Hi Jeroen,
Great observations — and yes, model selection is absolutely becoming a core skill. Your instinct to split "thinking" from "execution" is exactly the right mental model. Here's how I approach it:
The tiered model approach
I follow a similar split but think of it in three tiers rather than two:
- Architect tier (Opus-level) — complex reasoning, ambiguous problem scoping, architecture decisions, anything where getting the direction wrong is expensive
- Execution tier (Sonnet-level) — writing code, drafting content, iterating on a known solution, structured transformations
- Autocomplete tier (Haiku/Codex-level) — inline suggestions, boilerplate, repetitive edits where latency matters more than depth
The key insight is that the cost of a wrong answer should drive model choice, not just task complexity. A fast wrong answer in the architect tier wastes far more time than a slow right one.

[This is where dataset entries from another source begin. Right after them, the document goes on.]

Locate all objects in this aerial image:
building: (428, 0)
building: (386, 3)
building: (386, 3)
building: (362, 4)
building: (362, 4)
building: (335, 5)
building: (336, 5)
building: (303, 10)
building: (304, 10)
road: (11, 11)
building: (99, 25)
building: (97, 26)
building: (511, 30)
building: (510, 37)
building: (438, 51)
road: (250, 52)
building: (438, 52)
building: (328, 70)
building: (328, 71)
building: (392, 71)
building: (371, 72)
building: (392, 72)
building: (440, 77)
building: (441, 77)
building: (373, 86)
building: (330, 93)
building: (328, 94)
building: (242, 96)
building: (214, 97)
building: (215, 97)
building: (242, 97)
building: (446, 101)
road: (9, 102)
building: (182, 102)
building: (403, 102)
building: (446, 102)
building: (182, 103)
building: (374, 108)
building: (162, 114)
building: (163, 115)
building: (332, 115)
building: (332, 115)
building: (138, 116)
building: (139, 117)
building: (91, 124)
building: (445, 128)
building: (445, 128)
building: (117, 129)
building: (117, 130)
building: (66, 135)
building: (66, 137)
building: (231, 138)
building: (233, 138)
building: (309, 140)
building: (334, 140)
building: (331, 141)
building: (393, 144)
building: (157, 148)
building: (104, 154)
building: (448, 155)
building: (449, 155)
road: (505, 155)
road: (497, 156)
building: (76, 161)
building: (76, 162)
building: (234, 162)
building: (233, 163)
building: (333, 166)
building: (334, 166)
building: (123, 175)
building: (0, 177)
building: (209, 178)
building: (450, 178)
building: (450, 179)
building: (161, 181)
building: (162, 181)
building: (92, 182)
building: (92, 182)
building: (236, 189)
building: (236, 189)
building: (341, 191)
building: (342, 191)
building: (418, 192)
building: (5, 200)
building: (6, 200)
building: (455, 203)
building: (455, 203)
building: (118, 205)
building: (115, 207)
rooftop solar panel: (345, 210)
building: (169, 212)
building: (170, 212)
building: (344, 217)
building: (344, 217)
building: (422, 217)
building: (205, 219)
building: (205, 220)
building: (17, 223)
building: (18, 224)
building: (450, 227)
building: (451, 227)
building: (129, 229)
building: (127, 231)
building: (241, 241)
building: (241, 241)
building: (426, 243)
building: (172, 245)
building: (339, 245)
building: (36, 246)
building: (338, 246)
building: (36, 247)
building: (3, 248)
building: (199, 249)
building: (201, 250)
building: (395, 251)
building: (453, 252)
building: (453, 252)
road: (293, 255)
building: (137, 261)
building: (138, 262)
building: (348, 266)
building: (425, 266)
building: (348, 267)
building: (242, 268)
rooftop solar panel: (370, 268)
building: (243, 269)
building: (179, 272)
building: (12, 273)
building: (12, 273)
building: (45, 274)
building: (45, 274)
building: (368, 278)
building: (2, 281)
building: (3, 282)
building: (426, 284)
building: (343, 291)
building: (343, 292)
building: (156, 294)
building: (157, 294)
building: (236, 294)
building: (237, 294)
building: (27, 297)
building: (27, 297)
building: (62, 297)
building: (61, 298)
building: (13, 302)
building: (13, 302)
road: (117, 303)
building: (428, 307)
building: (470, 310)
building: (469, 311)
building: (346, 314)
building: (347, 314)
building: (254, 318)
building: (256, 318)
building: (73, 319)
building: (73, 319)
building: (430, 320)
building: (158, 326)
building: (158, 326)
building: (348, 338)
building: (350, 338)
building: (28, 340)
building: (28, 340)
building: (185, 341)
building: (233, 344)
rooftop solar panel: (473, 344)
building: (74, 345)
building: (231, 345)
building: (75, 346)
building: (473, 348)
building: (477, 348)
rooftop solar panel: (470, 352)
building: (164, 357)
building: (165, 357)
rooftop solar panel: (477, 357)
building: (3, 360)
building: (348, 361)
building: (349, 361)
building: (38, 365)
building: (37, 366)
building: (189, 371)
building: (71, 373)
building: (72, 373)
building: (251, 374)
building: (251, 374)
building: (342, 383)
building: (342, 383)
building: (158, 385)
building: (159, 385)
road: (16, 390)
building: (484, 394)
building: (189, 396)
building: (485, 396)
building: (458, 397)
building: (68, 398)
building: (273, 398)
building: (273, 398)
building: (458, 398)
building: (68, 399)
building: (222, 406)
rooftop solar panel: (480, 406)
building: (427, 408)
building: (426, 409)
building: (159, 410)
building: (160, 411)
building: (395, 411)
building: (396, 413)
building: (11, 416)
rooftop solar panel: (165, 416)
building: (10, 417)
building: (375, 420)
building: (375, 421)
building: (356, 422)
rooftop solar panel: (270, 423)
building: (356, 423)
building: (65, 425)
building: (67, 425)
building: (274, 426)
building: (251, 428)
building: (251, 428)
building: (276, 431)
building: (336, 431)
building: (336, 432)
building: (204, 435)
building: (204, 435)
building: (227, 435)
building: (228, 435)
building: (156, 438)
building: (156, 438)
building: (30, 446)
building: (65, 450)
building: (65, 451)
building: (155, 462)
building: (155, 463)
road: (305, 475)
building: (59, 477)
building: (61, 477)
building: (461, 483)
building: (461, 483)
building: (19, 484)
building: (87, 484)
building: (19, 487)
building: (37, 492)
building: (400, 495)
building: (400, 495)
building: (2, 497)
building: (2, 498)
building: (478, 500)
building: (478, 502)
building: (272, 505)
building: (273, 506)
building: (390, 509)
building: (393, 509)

Prompt structure matters as much as model choice
A well-structured prompt on a lighter model often beats a vague prompt on a powerful one. What consistently speeds things up for me:
- Give the model its role upfront: "You are reviewing this as a senior backend architect"
- Constrain the output format explicitly: "Respond only with bullet points, no explanations"

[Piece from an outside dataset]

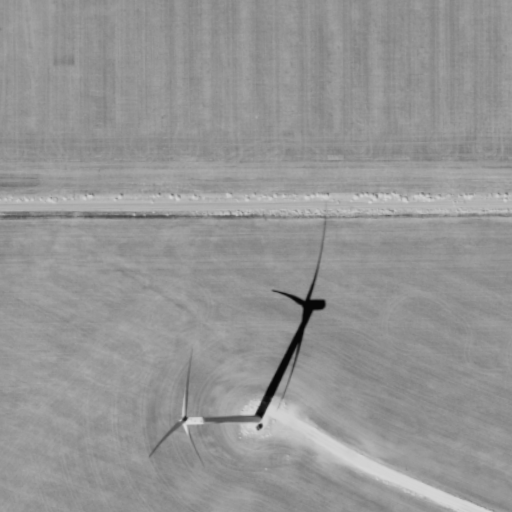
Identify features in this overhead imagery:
road: (256, 206)
wind turbine: (256, 426)
road: (366, 465)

- For coding tasks, include the error message, the relevant code snippet, and the expected behavior in one block — no back-and-forth needed
- For complex problems, ask the model to restate the problem before solving it — this catches misunderstandings early and saves iterations
Splitting thinking from execution in practice
A workflow I use regularly for feature work:
- Use a reasoning model to produce a structured implementation plan with clear acceptance criteria
- Feed that plan directly as context to the execution model — it now has the "why" and produces much tighter output
- Use a fast model for review loops and small fixes
This chaining approach means the expensive model runs once, and the cheaper model does the heavy lifting with good context.
One pattern worth trying
When a task feels stuck or the output quality is dropping, the problem is almost always the prompt, not the model. Switching to a more powerful model without fixing the prompt rarely helps. Reframing the problem statement and retrying on the same model usually does.